> [Supplied passage]:

== Segment start ==

Mortality Risk of Antipsychotic Dose and Duration in Nursing Home Residents with Chronic or Acute Indications - American Geriatric Society

Objectives

To examine disease-specific associations between antipsychotic dose and duration and all-cause mortality.

Design

Retrospective cohort study.

Setting

A 5% random sample of Medicare beneficiaries who had a Minimum Data Set 2.0 clinical assessment completed between 2007 and 2009.

Participants

Three mutually exclusive cohorts of new antipsychotic users with evidence of severe mental illness (SMI, n = 5,621); dementia with behavioral symptoms (dementia + behavior) without SMI (n = 1,090); or delirium only without SMI or dementia + behavior (n = 2,100) were identified.

== Segment end ==

> [List of tasks]:
(A) In the study summary, how many new antipsychotic users with severe mental illness were in that cohort?
(B) Return, word for word, the part of the study summary from "Participants" to "(n = 2,100) were identified.".
You can skip the material that comes next.

Scene geometry reasoning data
== Segment start ==

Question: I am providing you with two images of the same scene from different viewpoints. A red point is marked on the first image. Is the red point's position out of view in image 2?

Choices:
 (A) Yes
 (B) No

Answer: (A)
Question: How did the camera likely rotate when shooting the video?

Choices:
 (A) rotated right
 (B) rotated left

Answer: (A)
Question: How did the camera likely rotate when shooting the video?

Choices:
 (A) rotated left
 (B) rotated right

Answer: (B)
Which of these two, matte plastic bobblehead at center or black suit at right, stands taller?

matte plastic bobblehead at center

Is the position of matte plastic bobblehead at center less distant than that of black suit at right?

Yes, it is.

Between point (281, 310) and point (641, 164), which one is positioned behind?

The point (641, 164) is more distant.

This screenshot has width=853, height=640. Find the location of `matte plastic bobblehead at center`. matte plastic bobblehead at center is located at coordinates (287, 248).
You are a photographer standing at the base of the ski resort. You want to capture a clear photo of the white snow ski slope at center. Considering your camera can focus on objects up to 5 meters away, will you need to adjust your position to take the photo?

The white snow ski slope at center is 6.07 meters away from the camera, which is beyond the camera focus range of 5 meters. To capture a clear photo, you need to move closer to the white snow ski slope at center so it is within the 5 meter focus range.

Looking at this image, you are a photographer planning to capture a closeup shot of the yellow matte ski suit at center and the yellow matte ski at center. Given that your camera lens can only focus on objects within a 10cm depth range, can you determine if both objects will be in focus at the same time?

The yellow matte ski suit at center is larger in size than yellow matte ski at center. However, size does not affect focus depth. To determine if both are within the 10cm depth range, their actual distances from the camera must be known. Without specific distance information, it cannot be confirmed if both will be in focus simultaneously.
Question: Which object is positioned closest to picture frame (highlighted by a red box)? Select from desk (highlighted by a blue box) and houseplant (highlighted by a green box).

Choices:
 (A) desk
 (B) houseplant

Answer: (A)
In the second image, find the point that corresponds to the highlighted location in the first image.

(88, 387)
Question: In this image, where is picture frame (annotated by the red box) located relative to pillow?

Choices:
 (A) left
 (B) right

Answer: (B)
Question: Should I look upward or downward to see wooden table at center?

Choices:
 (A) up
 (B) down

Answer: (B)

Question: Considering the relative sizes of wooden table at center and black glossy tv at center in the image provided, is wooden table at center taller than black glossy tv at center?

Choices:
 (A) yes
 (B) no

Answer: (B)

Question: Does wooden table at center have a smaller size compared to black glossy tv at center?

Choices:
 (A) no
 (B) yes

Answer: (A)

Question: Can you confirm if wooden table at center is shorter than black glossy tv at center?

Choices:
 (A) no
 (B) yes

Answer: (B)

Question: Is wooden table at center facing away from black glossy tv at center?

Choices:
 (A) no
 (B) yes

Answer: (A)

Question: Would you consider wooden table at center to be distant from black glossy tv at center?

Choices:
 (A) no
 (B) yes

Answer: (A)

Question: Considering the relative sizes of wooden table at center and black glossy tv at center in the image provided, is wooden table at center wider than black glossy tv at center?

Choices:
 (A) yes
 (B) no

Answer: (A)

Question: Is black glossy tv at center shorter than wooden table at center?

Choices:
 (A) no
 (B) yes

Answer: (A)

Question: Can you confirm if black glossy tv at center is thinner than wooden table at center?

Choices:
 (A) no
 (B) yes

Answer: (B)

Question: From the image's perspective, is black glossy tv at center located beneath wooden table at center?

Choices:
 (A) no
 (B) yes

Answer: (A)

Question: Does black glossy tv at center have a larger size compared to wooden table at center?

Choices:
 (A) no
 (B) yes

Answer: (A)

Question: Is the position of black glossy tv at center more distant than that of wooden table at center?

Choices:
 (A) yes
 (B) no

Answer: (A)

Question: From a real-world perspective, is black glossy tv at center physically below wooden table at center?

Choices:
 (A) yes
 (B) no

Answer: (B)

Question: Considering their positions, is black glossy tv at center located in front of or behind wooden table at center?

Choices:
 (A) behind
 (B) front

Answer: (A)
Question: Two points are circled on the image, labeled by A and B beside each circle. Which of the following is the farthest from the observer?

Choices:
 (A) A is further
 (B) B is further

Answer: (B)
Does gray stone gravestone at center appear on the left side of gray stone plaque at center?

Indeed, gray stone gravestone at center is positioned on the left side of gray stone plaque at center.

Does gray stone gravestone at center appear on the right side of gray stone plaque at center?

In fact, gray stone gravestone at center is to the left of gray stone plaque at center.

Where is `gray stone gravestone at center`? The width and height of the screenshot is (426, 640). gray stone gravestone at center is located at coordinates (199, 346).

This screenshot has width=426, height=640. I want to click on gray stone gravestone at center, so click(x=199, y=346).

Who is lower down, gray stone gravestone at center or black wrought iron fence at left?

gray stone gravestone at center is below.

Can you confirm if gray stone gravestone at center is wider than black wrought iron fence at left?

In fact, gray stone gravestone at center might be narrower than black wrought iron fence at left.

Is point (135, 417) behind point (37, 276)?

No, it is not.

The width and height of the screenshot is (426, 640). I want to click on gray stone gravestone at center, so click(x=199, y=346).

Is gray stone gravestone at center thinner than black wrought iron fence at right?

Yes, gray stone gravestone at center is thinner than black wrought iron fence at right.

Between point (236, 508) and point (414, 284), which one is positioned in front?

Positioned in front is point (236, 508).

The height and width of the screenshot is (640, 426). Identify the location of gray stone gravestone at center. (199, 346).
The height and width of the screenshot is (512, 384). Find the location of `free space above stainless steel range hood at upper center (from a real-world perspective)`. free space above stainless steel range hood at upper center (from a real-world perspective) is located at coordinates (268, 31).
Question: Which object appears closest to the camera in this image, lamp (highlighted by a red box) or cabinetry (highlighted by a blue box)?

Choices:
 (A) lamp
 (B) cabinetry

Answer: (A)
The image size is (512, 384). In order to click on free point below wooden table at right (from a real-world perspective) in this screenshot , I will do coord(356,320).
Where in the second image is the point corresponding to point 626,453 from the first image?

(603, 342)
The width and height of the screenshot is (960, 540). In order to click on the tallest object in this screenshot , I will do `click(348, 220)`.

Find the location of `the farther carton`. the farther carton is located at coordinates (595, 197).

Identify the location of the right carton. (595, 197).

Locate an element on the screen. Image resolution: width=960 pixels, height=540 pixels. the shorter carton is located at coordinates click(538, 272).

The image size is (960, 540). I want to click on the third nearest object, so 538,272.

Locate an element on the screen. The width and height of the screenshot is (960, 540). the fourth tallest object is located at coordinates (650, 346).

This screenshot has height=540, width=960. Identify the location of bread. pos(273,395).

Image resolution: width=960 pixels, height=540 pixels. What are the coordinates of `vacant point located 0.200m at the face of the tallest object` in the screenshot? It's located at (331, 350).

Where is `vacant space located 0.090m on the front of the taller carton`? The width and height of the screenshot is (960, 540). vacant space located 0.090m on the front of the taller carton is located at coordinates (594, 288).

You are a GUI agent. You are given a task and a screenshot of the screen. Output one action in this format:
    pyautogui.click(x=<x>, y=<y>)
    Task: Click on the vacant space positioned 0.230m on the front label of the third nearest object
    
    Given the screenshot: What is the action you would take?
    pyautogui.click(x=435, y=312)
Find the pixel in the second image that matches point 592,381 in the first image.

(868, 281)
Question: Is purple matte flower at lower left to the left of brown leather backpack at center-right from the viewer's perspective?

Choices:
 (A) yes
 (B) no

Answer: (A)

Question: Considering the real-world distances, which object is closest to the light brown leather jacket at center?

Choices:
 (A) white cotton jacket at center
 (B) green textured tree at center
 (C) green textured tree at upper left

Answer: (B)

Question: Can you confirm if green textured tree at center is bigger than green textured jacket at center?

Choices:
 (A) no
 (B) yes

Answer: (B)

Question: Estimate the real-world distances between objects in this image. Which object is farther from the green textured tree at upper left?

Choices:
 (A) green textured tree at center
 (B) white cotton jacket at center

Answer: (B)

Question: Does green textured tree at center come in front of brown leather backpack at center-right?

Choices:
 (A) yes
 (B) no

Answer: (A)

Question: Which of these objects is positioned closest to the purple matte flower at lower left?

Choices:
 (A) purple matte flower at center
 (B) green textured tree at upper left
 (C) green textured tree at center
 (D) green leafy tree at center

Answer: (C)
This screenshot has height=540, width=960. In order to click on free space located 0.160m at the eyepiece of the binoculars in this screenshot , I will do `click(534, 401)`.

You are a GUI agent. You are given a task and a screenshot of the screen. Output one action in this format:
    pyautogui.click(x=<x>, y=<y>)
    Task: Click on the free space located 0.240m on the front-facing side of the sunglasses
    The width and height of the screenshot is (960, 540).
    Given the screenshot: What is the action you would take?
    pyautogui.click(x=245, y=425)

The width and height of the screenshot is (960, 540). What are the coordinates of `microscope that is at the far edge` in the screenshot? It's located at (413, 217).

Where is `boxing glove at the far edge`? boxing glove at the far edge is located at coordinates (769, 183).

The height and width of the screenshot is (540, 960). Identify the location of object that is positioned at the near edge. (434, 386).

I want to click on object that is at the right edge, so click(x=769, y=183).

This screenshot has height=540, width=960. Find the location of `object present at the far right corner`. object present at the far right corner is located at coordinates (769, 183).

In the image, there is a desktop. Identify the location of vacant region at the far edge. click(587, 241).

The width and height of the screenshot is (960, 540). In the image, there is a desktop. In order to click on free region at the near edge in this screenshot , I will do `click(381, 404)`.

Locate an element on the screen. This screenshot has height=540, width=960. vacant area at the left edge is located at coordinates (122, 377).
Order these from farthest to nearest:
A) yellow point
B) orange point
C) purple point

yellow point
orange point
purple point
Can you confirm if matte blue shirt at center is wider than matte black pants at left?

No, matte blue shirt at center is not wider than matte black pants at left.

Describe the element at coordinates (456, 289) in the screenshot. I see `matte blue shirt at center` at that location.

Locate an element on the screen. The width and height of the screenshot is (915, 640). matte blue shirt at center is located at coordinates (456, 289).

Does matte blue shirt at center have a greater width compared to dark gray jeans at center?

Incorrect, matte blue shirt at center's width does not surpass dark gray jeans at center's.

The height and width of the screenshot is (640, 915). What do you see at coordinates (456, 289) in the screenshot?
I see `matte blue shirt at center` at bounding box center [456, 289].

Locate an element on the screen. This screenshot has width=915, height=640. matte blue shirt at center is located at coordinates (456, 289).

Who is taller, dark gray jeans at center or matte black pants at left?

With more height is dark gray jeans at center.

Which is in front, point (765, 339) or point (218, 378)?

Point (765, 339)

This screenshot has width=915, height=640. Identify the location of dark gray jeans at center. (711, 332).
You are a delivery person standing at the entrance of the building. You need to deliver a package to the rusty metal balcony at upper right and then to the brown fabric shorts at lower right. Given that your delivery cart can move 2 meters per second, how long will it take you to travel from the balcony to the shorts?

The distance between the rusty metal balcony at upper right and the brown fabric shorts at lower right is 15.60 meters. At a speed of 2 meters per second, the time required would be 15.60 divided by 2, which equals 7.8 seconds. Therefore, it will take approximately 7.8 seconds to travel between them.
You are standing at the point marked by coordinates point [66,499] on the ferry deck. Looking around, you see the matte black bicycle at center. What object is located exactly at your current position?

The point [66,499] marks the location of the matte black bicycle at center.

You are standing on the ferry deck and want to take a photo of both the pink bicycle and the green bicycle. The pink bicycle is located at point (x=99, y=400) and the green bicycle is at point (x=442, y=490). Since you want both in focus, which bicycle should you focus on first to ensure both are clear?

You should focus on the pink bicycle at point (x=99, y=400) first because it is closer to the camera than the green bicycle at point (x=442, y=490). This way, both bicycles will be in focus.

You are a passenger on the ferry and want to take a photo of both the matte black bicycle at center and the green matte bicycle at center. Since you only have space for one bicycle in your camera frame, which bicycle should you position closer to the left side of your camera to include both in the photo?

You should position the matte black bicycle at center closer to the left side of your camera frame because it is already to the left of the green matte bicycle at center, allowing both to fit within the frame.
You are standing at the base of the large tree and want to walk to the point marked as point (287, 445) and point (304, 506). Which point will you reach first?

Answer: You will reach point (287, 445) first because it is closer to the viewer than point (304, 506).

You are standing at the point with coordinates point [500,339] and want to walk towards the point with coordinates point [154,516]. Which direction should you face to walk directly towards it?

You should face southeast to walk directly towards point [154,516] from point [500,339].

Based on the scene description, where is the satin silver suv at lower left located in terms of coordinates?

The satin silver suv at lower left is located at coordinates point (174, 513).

== Segment end ==

> [Answers provided]:
(A) 5,621.

(B)
Participants

Three mutually exclusive cohorts of new antipsychotic users with evidence of severe mental illness (SMI, n = 5,621); dementia with behavioral symptoms (dementia + behavior) without SMI (n = 1,090); or delirium only without SMI or dementia + behavior (n = 2,100) were identified.